=== TASK DIRECTIONS ===
Rewrite every entry below, replacing each "common name" with "vernacular name" and keeping everything else unchanged. Omit the pictures.

━━━ DATA LISTING

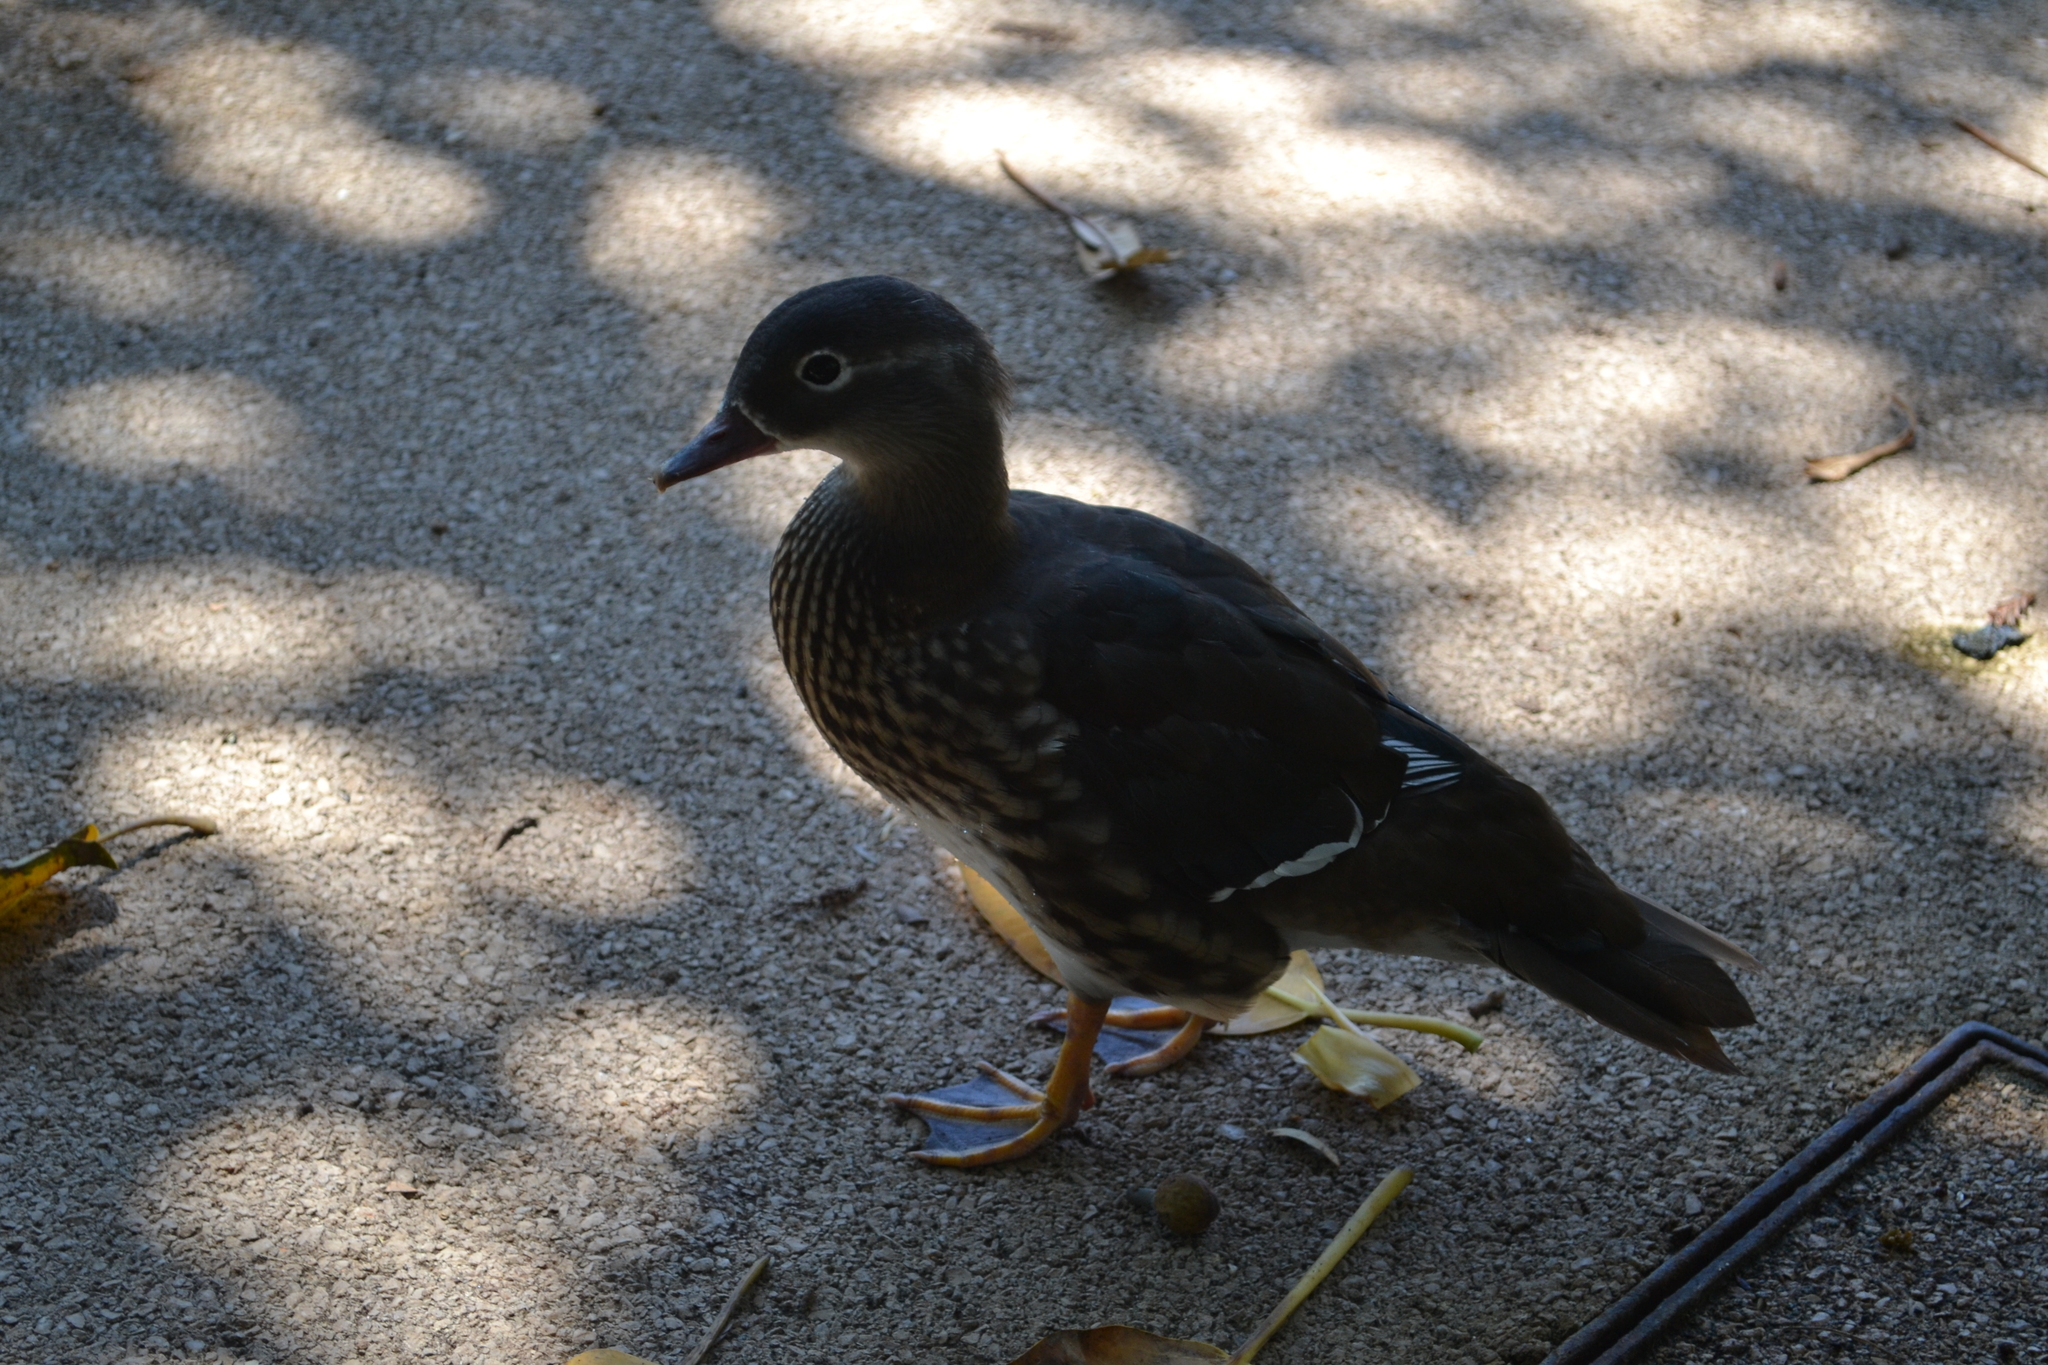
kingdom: Animalia
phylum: Chordata
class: Aves
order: Anseriformes
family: Anatidae
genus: Aix
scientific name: Aix galericulata
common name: Mandarin duck
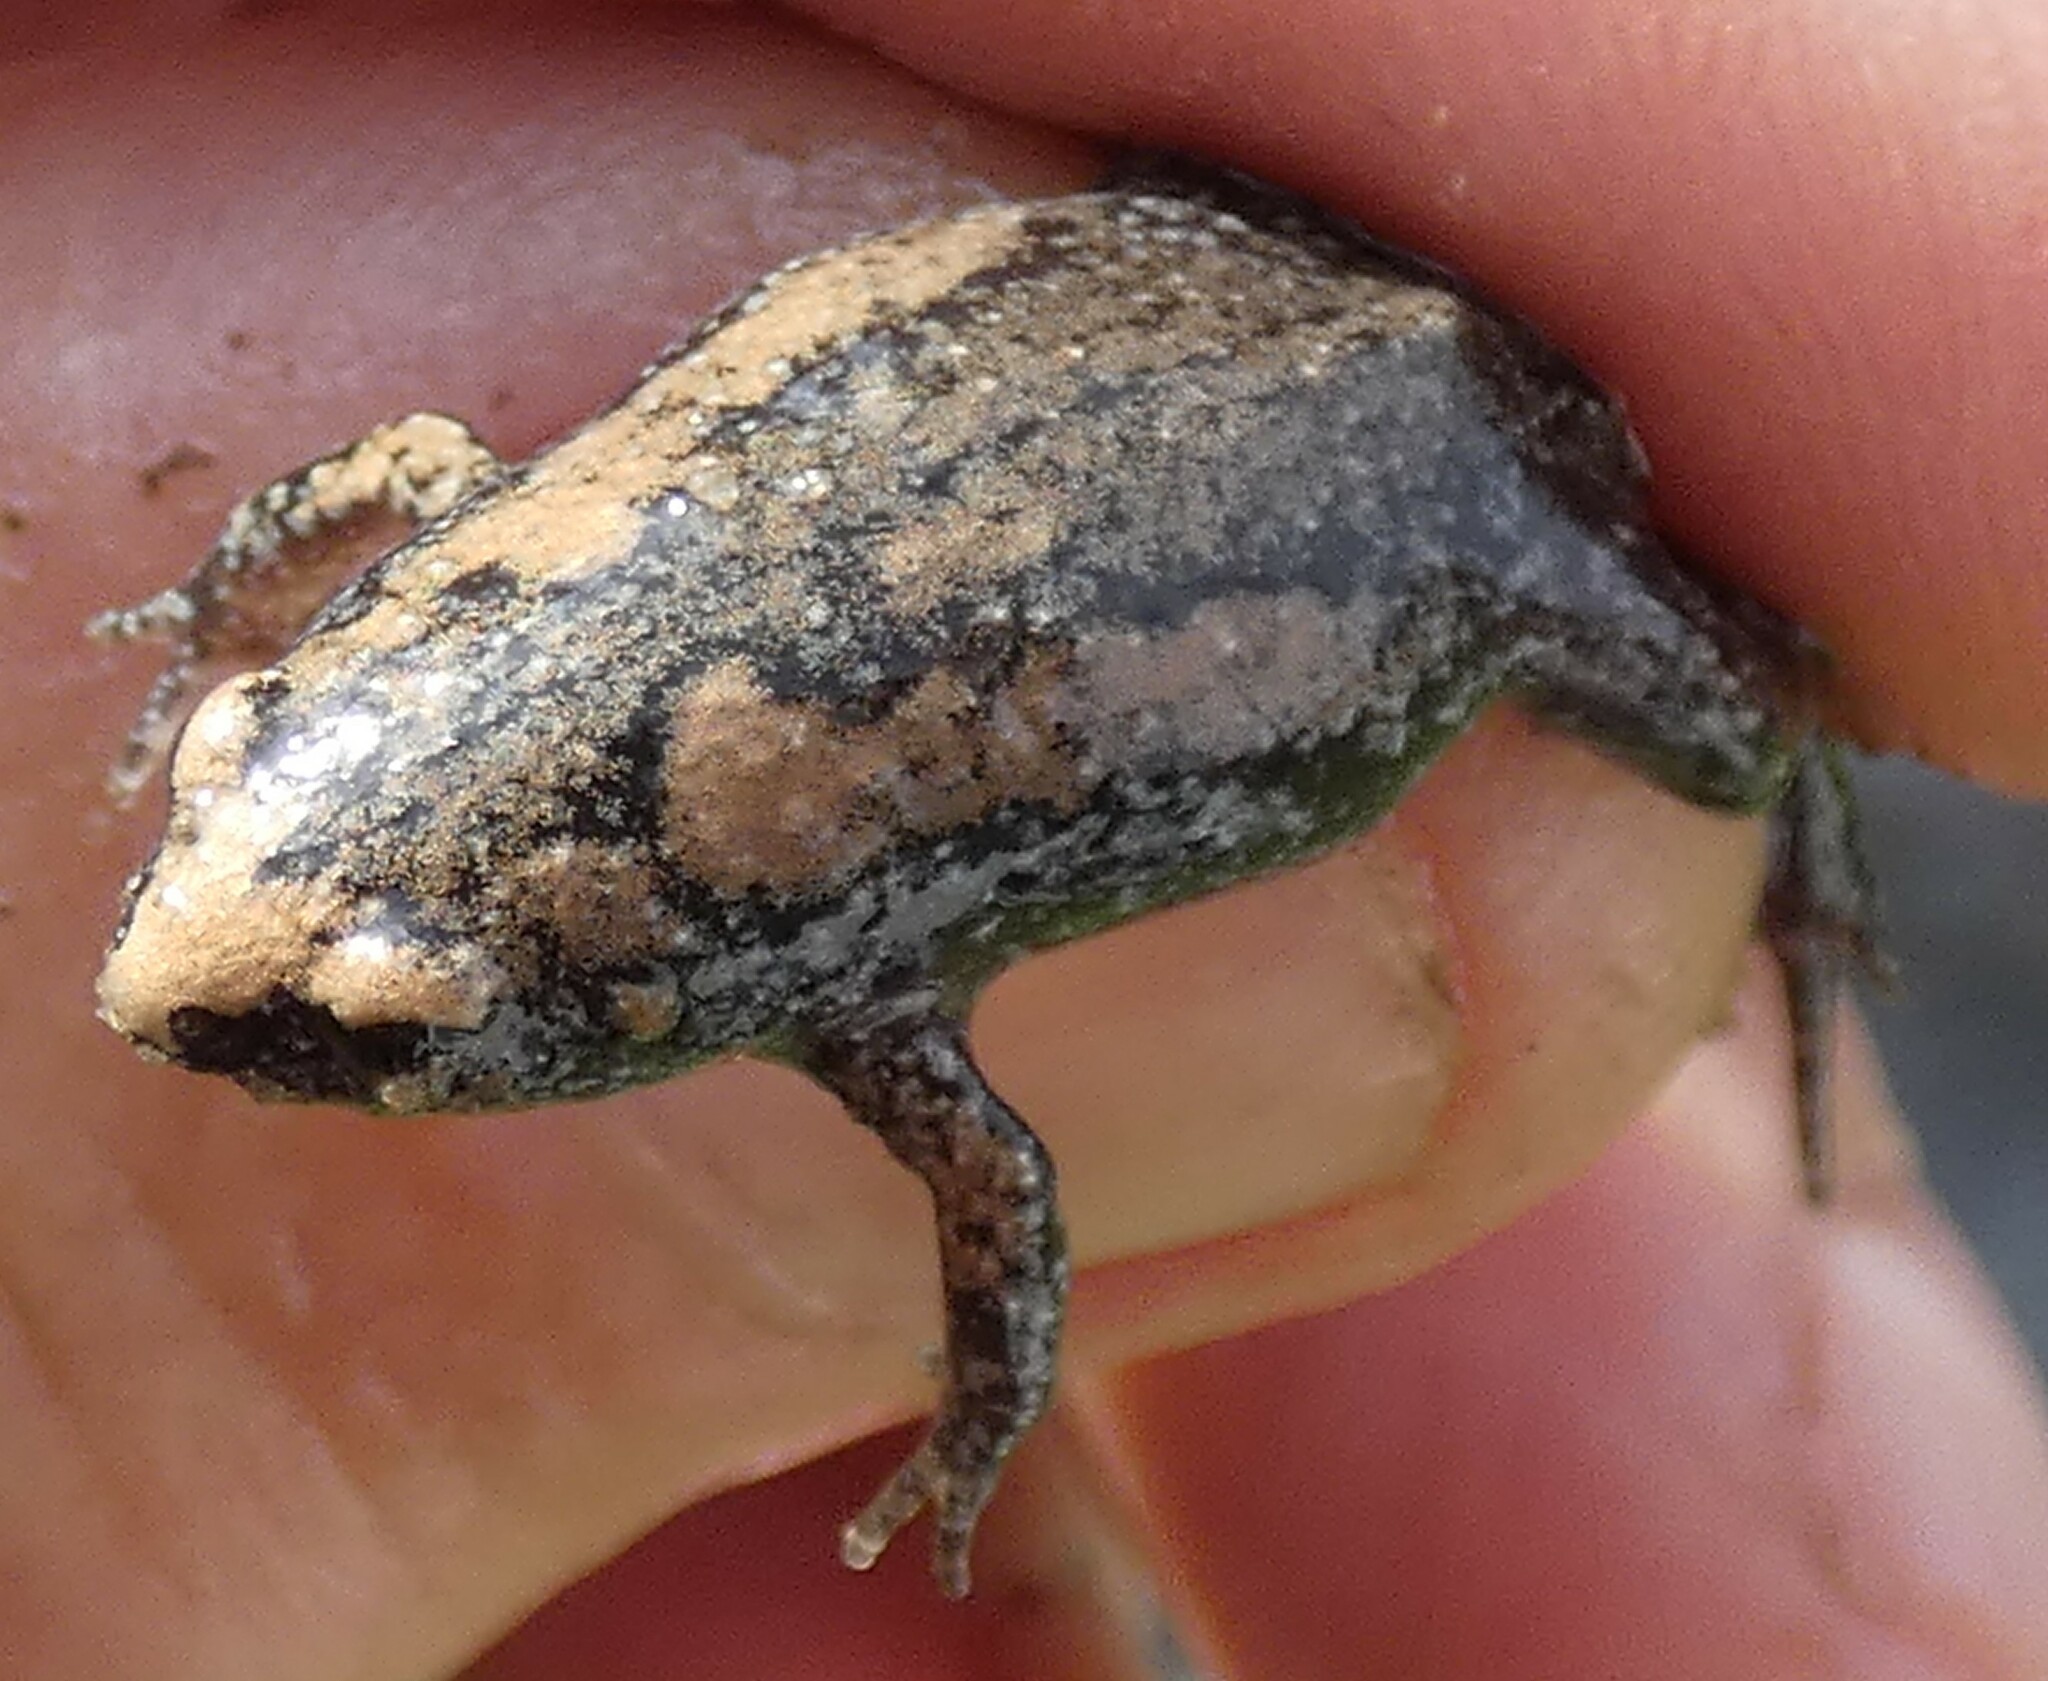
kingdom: Animalia
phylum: Chordata
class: Amphibia
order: Anura
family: Microhylidae
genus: Gastrophryne
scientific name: Gastrophryne carolinensis
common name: Eastern narrowmouth toad
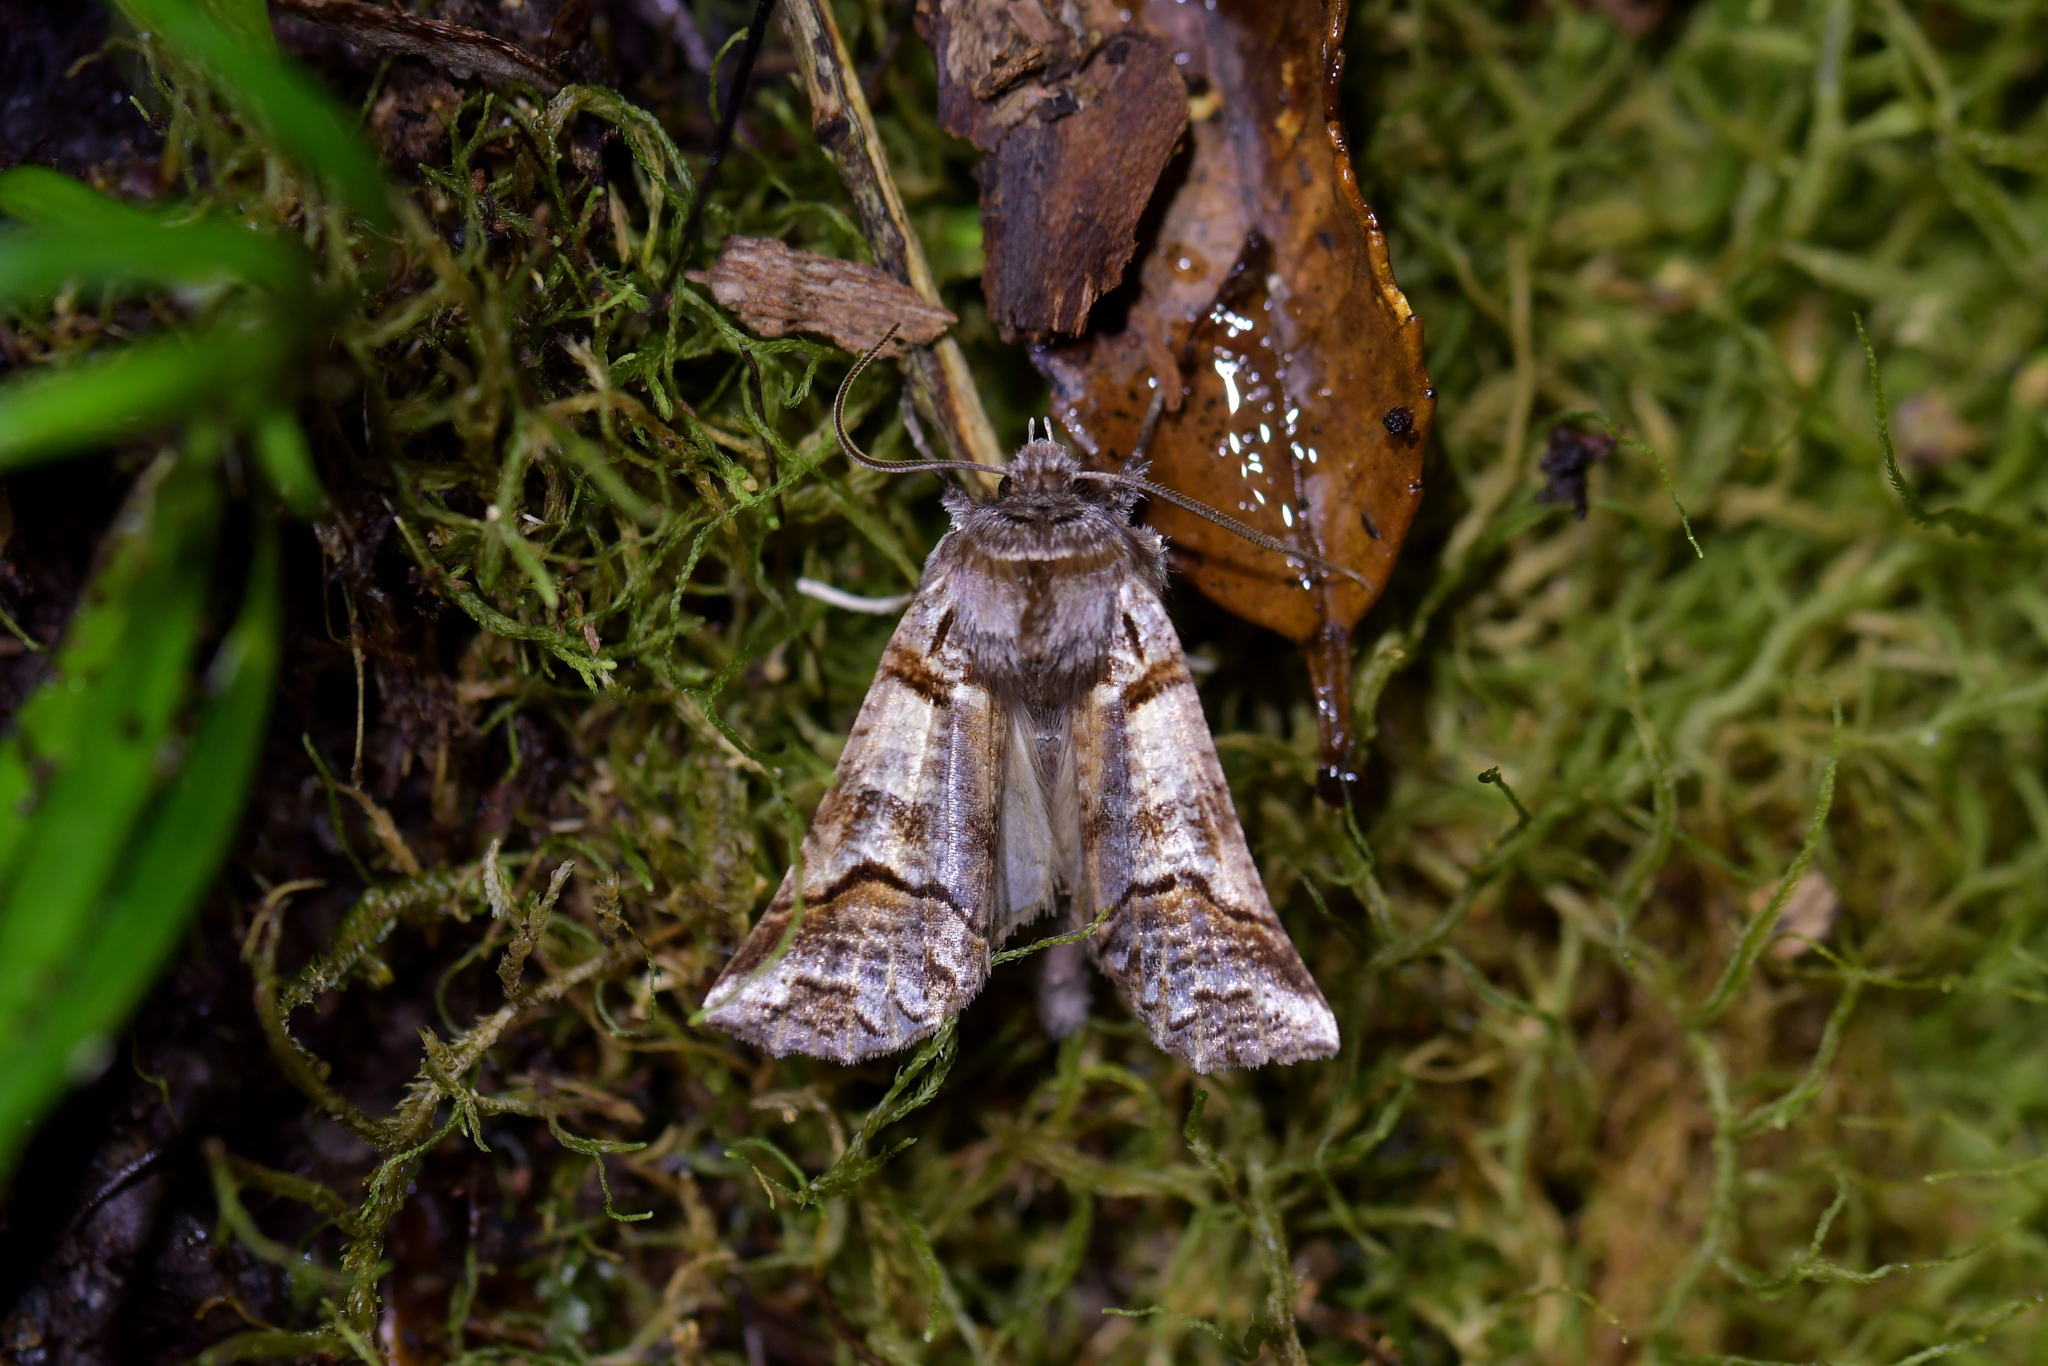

━━━━━━

=== ANSWER ===
kingdom: Animalia
phylum: Chordata
class: Aves
order: Anseriformes
family: Anatidae
genus: Aix
scientific name: Aix galericulata
vernacular name: Mandarin duck
kingdom: Animalia
phylum: Chordata
class: Amphibia
order: Anura
family: Microhylidae
genus: Gastrophryne
scientific name: Gastrophryne carolinensis
vernacular name: Eastern narrowmouth toad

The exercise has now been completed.